L’impressione generale è che la riforma vada avanti per compartimenti stagni, senza un quadro di insieme che faccia da collante, quel quadro di insieme che la Relazione Tremonti sul federalismo fiscale del 30 giugno avrebbe dovuto fornire. Sul piano della fiscalità regionale, lo schema di decreto non è rivoluzionario. Conferma il menù di tributi oggi disponibili alle Regioni: Irap, addizionale Irpef, compartecipazione Iva. Riconosce qualche spazio di manovrabilità aggiuntivo, ma allo stesso tempo, in modo vagamente schizofrenico, lo costringe sotto la cappa di quello che secondo il ministro Tremonti rimane l’obiettivo fondamentale del governo: “non aumentare la pressione fiscale generale”. Più in dettaglio, l’Irap è pienamente confermata almeno “fino alla data della sua sostituzione con altri tributi”, a conferma che questa imposta, pur non essendo nelle corde del governo, non è facilmente rimpiazzabile. Viene ampliato il margine di manovrabilità dell’aliquota da parte della Regione, ma soltanto verso il basso, fino al limite del totale azzeramento dell’imposta.
Sul sistema perequativo delle Regioni lo schema di decreto aggiunge poco a quanto detto dalla legge delega sul federalismo fiscale. Scioglie qualche dubbio, non ne risolve altri, e suscita anche interrogativi aggiuntivi. Ad esempio, si prevede la cancellazione a partire dal 2013 di tutti i trasferimenti correnti che le Regioni attualmente erogano a favore dei propri Comuni.
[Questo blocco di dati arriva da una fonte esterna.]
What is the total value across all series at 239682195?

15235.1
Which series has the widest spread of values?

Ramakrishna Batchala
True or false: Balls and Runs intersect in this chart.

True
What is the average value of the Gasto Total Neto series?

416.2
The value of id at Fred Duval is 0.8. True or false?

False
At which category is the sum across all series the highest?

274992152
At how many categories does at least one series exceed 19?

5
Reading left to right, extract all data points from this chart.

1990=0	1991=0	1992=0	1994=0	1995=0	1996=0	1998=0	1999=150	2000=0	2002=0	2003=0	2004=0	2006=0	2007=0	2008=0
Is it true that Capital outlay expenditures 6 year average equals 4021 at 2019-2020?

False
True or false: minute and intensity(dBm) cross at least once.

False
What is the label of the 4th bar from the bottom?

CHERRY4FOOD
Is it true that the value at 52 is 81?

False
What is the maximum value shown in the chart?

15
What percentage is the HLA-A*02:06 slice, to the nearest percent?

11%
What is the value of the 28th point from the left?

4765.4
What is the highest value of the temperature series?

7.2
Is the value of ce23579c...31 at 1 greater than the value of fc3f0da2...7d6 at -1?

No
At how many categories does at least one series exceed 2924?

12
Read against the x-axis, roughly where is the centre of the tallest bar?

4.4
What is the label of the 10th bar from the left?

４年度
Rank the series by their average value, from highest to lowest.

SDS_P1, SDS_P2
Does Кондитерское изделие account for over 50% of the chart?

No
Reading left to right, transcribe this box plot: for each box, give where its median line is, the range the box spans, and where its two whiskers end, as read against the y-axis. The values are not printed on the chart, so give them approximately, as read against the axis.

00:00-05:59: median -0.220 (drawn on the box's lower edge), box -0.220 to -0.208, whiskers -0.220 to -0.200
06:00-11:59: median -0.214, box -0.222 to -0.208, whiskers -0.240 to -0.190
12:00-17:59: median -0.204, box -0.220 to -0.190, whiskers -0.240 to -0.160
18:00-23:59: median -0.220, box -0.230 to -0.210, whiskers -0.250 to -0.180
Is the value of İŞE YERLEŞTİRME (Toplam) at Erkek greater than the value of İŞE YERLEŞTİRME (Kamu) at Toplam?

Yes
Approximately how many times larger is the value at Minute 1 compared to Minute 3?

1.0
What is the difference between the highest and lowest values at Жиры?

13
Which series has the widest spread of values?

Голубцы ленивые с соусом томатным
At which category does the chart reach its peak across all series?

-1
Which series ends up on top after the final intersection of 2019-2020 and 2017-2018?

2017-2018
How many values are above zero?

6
Anche questi trasferimenti verranno puntualmente “fiscalizzati”, in specifico mediante una compartecipazione dei Comuni sull’addizionale regionale all’Irpef (di fatto una compartecipazione su un’altra compartecipazione!). Se, come previsto, il fondo perequativo delle Regioni verrà attivato nel 2014 (e quello dei Comuni addirittura nel 2016!) cosa succederà da qui a quella data? I trasferimenti statali alle Regioni sono soppressi dal 2012 e, come detto, sostituiti dall’addizionale Irpef all’aliquota base: cosa succederà di questi gettiti? Saranno attribuiti alla Regione fonte dei redditi senza alcuna forma di (pseudo)- perequazione?
Ma il vero problema è la ulteriore assenza della riforma della seconda Camera (il “Senato delle regioni”), fondamentale per il riassetto complessivo di cui il nostro paese ha bisogno.
Non basta infatti aver proceduto ad un trasferimento di competenze legislative (riforma del Titolo V), al tentativo di trasferire quelle amministrative (carta delle autonomie, in discussione) e all’avvio del federalismo fiscale (con la legge delega 42 del 2009 e i primi decreti attuativi). Senza una seconda Camera in seno alla quale trovare una sintesi fra le istanze locali e quelle nazionali attraverso una ricomposizione degli interessi e degli eventuali conflitti fra i diversi livelli interessati, nella migliore delle ipotesi si rischia di procedere con un neocentralismo di fatto che violenta e umilia qualsiasi velleità da parte delle autonomie locali e delle regioni.
Se la struttura ordinamentale è così debole quello che rischiamo di vedere attuato è un federalismo fiscale dei forti in barba all’equilibrio fra i diversi livelli istituzionali. Un federalismo fiscale in cui vedremo applicato un altro “articolo quinto”, quello per cui chi ha i soldi vince sempre. A questo punto, per il bene del paese, è responsabile chiedersi se il gioco di continuare su questa strada vale la candela.